Описание, сделанное растерянной Людой («такой худой, невысокий… волосы ёжиком, седые… лицо… да как тебе сказать… Бог его знает… глаза вроде светлые…»), мало что добавило к его собственным ощущениям.

– Люда, – сказал он, ловя здоровой рукой и крепко, как мог, сжимая руку жены. – Запомни, ты никого не видела. Поняла? Ни-ко-го… Позвонили, ты открыла, я один за дверью стоял… На стеночку опирался… Кто бы тебя ни спрашивал, хоть Дубинин с Мариной… Он успел уйти, и ты его не видела. Поняла?

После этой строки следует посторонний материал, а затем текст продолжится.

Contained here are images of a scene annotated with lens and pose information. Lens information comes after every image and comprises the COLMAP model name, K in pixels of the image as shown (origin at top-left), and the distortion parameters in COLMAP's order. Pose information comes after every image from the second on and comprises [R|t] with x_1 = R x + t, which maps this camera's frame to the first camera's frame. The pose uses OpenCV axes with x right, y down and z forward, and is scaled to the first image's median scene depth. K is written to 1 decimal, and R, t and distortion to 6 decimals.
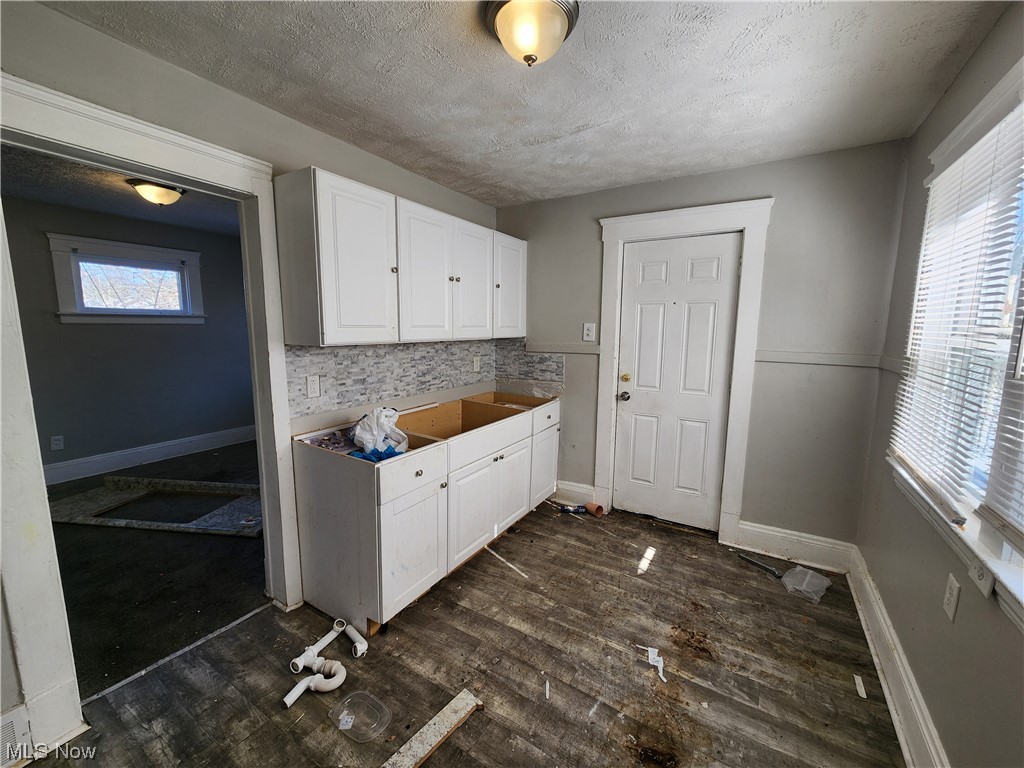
lens RADIAL K [[419.4, 0, 507.3], [0, 419.4, 384.0], [0, 0, 1]] dist [0.015192, 0.000019]
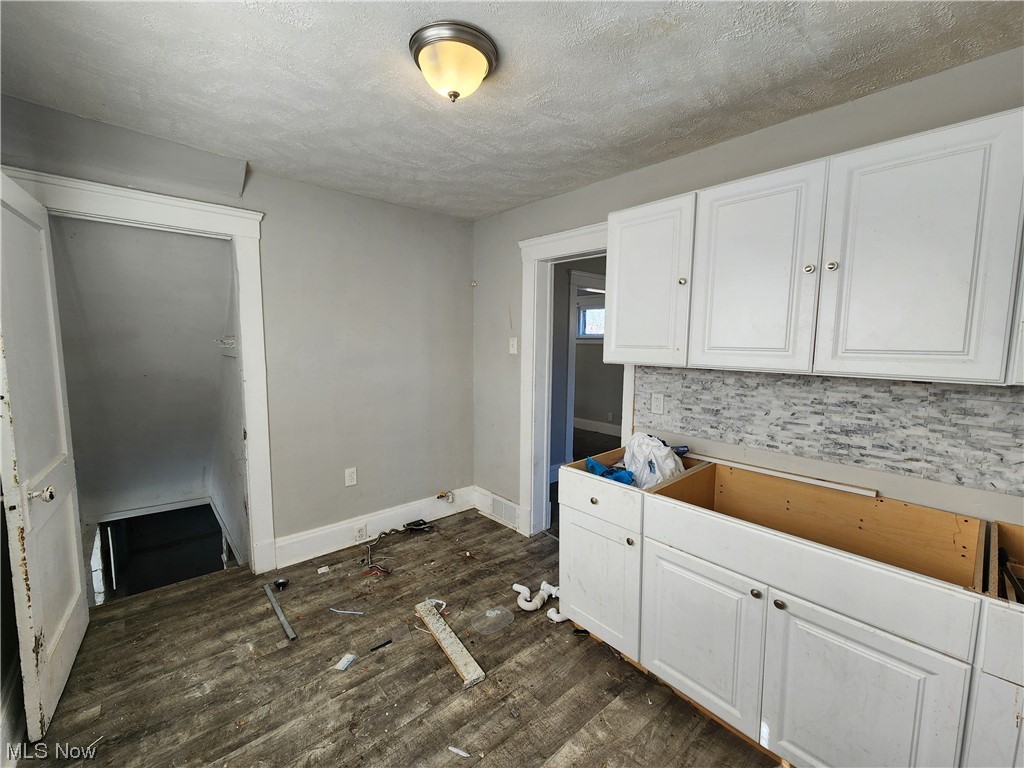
lens RADIAL K [[419.4, 0, 507.3], [0, 419.4, 384.0], [0, 0, 1]] dist [0.015192, 0.000019]
pose [[-0.286837, 0.089484, -0.953791, 0.605322], [-0.147513, 0.979628, 0.136271, -0.121619], [0.946554, 0.179784, -0.267794, 0.855447]]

Догадка, мелькнувшая, как озарение, на время вернула ему и остатки сил, и способность говорить внятно.

– П-поняла… – ничего не понимая, кивнула Людмила. Она только чувствовала, что для Серёжи это почему-то было очень важно. Иных причин ей не требовалось.

Спокойной ночи, дядя Кемаль…

Дядя Кемаль был тёмен лицом, как ненастная туча. И больше всего напоминал монголо-татарского завоевателя с картины «Баскаки». Даром что тот восседал на горячем белоногом коне, а дядя Кемаль – на старом потёртом ковре вьетнамского производства. А вместо русских девушек, брошенных на колени с локтями, стянутыми за спиной, перед ним сидел, развалясь, этот тип в неизменном спортивном костюмчике. И нагло улыбался, заложив за уши длинные, вечно засаленные пряди.